Organizing Committee won't publish an editorial after the end of the Olympiad. We will publish the tasks, tests and author's solutions on APIO2018 website.

I will give a link for the Olympiad materials here.

Everything will be allright:)

We will publish the Olympiad materials until 20 of the May

Hi, you will get a username and password after the registration closes. I think,we will send all necessary information at 7-8pm(UTC +3).

wait 2hr

why do you need to split on AP btw? because.. in any case.. after creation of a bridge tree, there will be no case that is not eliminated by the bridge tree but eliminated by the AP-splitting. What i mean is.. if S,F where on different sides of AP then its all good.
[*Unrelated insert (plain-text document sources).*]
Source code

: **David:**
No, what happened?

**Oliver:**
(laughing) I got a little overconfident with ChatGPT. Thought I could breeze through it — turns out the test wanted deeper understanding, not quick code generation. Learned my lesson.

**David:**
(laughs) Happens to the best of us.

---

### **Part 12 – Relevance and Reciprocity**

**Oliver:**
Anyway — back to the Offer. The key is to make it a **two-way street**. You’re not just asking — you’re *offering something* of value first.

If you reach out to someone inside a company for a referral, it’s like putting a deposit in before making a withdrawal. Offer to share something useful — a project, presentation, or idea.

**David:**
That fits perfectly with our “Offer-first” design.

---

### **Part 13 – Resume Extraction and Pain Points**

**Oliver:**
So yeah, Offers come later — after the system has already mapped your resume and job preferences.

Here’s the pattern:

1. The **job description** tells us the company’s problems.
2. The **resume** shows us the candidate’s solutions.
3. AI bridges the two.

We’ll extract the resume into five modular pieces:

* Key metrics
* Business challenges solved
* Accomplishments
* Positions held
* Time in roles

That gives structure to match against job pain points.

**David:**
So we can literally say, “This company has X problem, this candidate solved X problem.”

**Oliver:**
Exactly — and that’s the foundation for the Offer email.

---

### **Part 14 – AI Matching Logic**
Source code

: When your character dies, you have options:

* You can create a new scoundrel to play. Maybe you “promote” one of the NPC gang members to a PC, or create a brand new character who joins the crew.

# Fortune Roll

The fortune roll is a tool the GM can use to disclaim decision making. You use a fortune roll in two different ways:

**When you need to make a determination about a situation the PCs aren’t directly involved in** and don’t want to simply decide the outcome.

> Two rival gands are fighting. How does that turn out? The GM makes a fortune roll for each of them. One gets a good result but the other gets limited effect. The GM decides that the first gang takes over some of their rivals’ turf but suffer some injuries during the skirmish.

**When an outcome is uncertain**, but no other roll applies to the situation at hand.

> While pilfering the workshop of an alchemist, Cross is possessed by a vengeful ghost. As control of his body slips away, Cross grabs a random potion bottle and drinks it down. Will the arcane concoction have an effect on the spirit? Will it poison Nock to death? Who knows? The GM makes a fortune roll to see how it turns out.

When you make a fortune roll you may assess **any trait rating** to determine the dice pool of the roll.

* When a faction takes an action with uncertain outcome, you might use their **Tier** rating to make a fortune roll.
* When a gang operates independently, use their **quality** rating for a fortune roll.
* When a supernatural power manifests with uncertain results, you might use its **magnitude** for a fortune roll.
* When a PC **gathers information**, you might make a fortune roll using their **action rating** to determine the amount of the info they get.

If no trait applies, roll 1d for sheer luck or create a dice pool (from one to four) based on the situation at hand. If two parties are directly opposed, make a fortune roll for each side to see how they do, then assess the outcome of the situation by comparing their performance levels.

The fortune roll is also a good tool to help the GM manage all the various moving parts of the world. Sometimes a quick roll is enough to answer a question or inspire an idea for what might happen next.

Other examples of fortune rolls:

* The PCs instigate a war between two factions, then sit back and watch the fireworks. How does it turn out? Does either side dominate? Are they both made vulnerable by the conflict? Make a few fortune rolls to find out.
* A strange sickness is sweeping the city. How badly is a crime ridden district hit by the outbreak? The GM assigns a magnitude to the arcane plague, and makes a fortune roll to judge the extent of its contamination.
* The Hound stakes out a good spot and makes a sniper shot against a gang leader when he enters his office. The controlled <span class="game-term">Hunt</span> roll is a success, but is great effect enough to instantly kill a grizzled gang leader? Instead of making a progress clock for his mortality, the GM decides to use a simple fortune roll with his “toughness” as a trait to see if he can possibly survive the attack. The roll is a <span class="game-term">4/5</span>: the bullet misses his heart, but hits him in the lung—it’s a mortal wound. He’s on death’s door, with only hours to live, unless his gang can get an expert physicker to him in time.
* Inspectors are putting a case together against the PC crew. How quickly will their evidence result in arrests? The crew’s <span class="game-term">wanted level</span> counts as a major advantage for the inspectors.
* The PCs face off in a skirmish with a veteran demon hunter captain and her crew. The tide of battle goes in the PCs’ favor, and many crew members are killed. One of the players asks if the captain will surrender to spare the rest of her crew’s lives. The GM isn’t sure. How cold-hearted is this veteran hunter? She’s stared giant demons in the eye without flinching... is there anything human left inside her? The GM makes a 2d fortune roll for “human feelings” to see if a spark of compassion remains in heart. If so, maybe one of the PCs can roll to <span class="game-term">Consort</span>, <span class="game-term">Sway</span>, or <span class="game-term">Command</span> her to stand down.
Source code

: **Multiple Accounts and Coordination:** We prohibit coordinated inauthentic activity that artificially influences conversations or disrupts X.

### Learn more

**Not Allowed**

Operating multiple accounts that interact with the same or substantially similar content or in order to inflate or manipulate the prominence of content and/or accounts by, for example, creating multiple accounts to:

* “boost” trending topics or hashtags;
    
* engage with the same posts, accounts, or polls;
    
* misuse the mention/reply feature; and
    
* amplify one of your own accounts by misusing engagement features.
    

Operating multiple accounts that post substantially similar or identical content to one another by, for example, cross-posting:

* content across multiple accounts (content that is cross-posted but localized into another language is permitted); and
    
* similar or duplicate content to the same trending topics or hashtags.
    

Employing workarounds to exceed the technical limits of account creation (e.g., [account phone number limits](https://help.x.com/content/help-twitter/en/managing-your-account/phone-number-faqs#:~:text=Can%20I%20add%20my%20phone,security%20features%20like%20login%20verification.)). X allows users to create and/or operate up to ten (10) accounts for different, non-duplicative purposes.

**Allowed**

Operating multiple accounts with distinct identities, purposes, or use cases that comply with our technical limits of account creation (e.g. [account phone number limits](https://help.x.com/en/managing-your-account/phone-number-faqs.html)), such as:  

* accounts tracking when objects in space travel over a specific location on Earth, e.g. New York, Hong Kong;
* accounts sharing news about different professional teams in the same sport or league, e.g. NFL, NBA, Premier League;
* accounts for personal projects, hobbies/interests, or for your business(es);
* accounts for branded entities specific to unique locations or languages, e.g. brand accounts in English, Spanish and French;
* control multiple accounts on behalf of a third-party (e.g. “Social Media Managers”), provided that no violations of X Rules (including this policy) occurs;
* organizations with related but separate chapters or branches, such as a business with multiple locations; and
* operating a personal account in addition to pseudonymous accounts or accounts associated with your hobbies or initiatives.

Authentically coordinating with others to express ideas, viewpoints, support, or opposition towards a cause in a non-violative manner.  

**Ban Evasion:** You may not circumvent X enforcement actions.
And even if they are on the same side, We can still go form S, through the AP(which is taken to be C) and then to F, without revisiting. if we were indeed revisiting, then that means there was only one path.. which is again a bridge, and so that case is already eliminated by the bridge tree.

Please correct if wrong.

Sorry for my poor English

2nd problem can be solved in the following way: First, consider how to solve subtask 4(all circles have the same radius R): We can divide the Cartesian plane by square with R*R. Then, for each circle i that has not been removed yet, let's denote the circle i in block x_i, y_i. Other circles which might be removed by circle i must be in block ( x_i ± 2 , y_i ± 2 ).

Now, let’s try to solve the whole task. Let’s denote one operation as: one circle i remove other circles in blocks ( x_i ± 2 , y_i ± 2 ). First, let’s sort the circles by the radius. Let’s divide the Cartesian plane with R = r_max. Then do the operation. If the operation had be done more than 1024 times and now the current r * 100 <= r_max. Then we set r_max = r and divide the Cartesian plane with new radius r_max again. The source of parameter 1024 and 100 is found during the contest. (If the parameter 1024 is changed to 3000 or more, it will TLE on test 88).

I got AC on 2nd problem by the above method.

Instead of dividing into R*R blocks, we can divide blocks using logs.

Assume that at first, we have one big block, with coordinate [0,0] to [2^32, 2^32]

At each query, we can just divide each block into 2*2 smaller block until the side of each block is as small as possible but still bigger than current R. The rest of the solution is same as yp155136's one.

Please note that the division step can be done quickly using bitwise operator, combined with the idea of radix sort (base 2)

By using this method, we do not need to find the "magic" value for each division.

For Prob C, I got AC with an idea similar to radoslav11, however, I connect every nodes in one BCC to a virtual nodes so that I need to do DFS just one time.

What was your approach?

Hi!

We will publish the Olympiad materials until 20 of the May

Just imagine when vec.size()>=blocksize happens all the time. This is pure n^2.